Banda del buco, maxi blitz tra Napoli e Caserta: arresti e perquisizioni all’alba
L’attività investigativa riguarda soggetti ritenuti appartenenti alla cosiddetta “banda del buco”, gruppo che sarebbe stato protagonista di diverse rapine messe a segno tra le province di Napoli e Caserta ai danni di istituti bancari e uffici postali.
Le indagini, delegate alla Squadra Mobile della Questura di Caserta, avrebbero consentito di raccogliere elementi a carico di un’associazione per delinquere specializzata in una tecnica precisa: scavare cunicoli sotterranei per raggiungere gli obiettivi da rapinare.
Cunicoli e pavimenti forati per arrivare agli obiettivi
Secondo quanto emerso dall’attività investigativa, il gruppo avrebbe utilizzato scavi abusivi e percorsi sotterranei per arrivare sotto banche e uffici postali. Da lì, forando i pavimenti, i componenti della banda sarebbero riusciti ad accedere direttamente agli ambienti da assaltare. Una modalità operativa già nota agli investigatori e particolarmente complessa, che avrebbe richiesto organizzazione, tempo e conoscenza dei luoghi presi di mira.

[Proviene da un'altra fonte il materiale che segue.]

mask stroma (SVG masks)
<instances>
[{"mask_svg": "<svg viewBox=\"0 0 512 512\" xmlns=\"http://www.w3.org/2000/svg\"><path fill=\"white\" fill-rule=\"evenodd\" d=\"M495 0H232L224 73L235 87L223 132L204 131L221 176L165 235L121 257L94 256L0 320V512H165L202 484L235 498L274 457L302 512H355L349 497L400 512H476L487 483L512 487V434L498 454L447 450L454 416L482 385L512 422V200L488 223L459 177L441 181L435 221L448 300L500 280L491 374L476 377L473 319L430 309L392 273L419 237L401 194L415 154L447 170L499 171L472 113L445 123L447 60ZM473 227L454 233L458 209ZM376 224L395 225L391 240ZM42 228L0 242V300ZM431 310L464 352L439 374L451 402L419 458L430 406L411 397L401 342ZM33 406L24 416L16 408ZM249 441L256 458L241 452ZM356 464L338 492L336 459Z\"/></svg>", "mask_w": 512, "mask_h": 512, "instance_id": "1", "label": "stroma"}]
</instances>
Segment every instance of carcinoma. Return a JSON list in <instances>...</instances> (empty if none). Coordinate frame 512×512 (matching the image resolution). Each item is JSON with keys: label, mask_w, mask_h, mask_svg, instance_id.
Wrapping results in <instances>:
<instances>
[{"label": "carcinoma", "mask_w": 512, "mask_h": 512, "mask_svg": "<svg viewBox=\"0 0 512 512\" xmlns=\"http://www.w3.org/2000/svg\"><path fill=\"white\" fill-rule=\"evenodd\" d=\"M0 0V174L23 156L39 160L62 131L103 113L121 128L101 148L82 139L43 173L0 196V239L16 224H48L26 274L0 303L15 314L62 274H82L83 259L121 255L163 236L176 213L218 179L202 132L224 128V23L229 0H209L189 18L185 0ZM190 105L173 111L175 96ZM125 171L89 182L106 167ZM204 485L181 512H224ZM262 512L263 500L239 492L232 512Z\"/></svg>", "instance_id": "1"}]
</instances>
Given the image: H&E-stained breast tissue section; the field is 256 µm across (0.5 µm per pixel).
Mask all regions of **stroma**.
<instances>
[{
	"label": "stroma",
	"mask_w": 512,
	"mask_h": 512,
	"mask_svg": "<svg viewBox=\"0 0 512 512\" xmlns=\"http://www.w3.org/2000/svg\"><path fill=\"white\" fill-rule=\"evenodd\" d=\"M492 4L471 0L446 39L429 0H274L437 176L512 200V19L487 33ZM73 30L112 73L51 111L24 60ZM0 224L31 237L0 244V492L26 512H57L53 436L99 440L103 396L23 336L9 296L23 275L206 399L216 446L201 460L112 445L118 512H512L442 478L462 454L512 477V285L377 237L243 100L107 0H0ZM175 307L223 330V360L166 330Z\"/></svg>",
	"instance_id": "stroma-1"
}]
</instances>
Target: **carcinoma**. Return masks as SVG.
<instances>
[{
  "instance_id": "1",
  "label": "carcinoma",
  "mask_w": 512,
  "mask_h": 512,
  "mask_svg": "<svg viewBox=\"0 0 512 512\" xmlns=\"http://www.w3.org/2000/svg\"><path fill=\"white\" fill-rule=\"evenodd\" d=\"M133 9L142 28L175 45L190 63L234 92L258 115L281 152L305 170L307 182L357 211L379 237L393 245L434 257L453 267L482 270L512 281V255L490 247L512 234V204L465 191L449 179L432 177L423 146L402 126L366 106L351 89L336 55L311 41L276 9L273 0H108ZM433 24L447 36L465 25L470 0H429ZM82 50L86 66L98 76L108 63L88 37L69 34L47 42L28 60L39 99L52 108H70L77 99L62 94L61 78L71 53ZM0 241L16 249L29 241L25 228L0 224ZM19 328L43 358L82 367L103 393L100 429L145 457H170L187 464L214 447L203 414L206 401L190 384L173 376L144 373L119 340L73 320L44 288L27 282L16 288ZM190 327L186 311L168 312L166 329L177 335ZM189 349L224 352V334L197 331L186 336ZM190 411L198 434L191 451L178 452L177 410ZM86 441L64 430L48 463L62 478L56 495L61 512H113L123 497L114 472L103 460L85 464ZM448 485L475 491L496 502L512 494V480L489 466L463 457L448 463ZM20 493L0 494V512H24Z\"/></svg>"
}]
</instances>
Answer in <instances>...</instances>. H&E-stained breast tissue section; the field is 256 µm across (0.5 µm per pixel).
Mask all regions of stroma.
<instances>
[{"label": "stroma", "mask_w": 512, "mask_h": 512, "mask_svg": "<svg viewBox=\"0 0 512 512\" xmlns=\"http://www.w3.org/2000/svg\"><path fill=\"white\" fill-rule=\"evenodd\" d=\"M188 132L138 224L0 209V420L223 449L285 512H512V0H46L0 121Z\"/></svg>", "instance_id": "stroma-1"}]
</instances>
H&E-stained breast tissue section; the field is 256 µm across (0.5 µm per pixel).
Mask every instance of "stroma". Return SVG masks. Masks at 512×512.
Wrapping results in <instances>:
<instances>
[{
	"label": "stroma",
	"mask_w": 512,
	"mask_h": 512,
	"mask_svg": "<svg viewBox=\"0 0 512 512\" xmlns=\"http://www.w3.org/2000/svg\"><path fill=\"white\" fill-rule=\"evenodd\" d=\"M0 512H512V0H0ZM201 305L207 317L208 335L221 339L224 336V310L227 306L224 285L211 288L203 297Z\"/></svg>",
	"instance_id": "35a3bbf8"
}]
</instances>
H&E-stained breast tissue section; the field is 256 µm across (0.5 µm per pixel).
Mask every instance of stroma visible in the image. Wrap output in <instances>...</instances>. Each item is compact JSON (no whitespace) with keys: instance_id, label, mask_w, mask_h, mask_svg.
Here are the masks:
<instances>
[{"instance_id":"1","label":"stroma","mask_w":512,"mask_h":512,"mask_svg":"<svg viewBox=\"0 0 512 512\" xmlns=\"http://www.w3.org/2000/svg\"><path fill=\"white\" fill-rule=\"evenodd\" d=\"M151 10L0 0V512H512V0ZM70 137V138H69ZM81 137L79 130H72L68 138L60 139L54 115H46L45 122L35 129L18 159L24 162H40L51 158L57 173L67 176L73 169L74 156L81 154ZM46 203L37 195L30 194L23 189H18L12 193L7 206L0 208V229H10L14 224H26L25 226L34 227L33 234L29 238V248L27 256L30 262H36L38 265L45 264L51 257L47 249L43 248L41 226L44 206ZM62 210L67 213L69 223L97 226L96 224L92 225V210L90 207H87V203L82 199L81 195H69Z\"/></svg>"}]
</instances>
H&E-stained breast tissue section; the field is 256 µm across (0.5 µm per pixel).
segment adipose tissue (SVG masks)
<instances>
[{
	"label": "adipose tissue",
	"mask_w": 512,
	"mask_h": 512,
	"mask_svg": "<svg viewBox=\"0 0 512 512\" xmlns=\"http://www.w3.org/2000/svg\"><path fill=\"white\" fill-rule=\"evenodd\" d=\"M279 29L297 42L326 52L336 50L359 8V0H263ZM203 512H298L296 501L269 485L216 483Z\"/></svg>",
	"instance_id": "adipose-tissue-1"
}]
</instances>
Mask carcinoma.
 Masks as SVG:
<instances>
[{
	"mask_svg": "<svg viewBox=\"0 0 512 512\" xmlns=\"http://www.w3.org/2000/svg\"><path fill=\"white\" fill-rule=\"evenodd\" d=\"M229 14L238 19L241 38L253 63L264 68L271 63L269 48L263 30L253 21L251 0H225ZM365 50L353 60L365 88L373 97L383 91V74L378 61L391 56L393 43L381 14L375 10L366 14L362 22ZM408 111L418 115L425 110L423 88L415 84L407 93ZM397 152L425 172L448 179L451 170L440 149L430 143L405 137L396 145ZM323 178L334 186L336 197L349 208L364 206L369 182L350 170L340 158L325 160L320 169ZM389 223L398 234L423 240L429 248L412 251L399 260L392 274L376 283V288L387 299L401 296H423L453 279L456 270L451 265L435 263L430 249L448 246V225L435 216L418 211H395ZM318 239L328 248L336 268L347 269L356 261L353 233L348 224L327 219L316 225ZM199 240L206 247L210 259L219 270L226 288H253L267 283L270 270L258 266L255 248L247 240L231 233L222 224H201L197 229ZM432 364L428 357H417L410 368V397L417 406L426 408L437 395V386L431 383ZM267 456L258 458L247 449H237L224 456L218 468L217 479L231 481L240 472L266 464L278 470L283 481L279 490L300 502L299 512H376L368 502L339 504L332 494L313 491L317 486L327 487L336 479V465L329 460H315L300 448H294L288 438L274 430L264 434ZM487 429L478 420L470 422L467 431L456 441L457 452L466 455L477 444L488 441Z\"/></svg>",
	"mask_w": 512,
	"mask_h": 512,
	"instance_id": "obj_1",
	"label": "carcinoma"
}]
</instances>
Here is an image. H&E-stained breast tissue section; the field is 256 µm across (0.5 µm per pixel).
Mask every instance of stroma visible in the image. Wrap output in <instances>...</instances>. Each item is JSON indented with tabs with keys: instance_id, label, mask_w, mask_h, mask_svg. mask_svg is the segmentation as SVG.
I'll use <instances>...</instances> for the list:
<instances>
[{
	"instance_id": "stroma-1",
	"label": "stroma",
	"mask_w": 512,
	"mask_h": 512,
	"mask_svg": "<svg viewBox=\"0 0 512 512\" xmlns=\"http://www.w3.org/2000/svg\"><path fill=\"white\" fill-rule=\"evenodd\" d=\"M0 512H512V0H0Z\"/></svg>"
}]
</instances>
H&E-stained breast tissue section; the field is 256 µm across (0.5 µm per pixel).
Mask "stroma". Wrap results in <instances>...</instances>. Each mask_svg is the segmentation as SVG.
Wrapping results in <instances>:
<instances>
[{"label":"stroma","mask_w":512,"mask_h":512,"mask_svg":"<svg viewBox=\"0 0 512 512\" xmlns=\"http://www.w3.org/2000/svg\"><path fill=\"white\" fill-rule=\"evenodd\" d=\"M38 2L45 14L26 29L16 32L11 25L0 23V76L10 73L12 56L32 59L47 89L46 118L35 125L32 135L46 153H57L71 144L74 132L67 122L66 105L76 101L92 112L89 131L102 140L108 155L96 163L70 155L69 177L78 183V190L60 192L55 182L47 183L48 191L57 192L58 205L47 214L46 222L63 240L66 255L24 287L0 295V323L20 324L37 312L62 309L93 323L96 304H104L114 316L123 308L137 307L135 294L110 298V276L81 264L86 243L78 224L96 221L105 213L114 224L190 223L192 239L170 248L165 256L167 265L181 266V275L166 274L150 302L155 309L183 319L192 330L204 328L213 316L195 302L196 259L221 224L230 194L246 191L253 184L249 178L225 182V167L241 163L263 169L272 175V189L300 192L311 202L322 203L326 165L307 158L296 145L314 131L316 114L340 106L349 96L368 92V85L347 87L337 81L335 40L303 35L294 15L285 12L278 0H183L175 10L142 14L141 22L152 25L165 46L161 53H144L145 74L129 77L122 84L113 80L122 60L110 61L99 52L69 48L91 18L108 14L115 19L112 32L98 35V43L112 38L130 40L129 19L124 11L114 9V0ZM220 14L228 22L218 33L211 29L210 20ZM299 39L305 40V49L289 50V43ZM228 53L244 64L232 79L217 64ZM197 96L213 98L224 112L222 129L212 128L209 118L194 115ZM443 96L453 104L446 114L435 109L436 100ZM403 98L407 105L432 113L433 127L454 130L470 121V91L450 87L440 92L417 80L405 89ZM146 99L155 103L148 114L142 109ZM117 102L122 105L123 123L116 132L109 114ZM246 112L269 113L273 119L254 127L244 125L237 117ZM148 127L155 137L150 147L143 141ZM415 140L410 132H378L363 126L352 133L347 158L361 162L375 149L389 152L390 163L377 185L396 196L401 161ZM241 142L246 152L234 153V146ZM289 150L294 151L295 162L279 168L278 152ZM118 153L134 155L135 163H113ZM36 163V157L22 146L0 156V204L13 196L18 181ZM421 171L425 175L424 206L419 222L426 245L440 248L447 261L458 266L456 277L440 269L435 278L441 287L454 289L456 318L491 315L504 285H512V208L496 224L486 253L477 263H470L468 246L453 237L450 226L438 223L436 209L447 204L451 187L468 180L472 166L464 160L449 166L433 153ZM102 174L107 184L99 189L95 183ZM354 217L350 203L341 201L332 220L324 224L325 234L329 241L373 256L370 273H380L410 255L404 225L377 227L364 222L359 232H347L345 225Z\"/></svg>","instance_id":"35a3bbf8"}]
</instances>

Il possibile collegamento con la rapina al Vomero
Gli inquirenti non escludono che si tratti della stessa banda entrata in azione lo scorso 16 aprile al Crédit Agricole di piazza Medaglie d’Oro, al Vomero. In quell’occasione, durante una clamorosa rapina, furono tenute in ostaggio 25 persone. I rapinatori riuscirono poi a fuggire attraverso un tunnel prima che le forze dell’ordine facessero irruzione nella banca.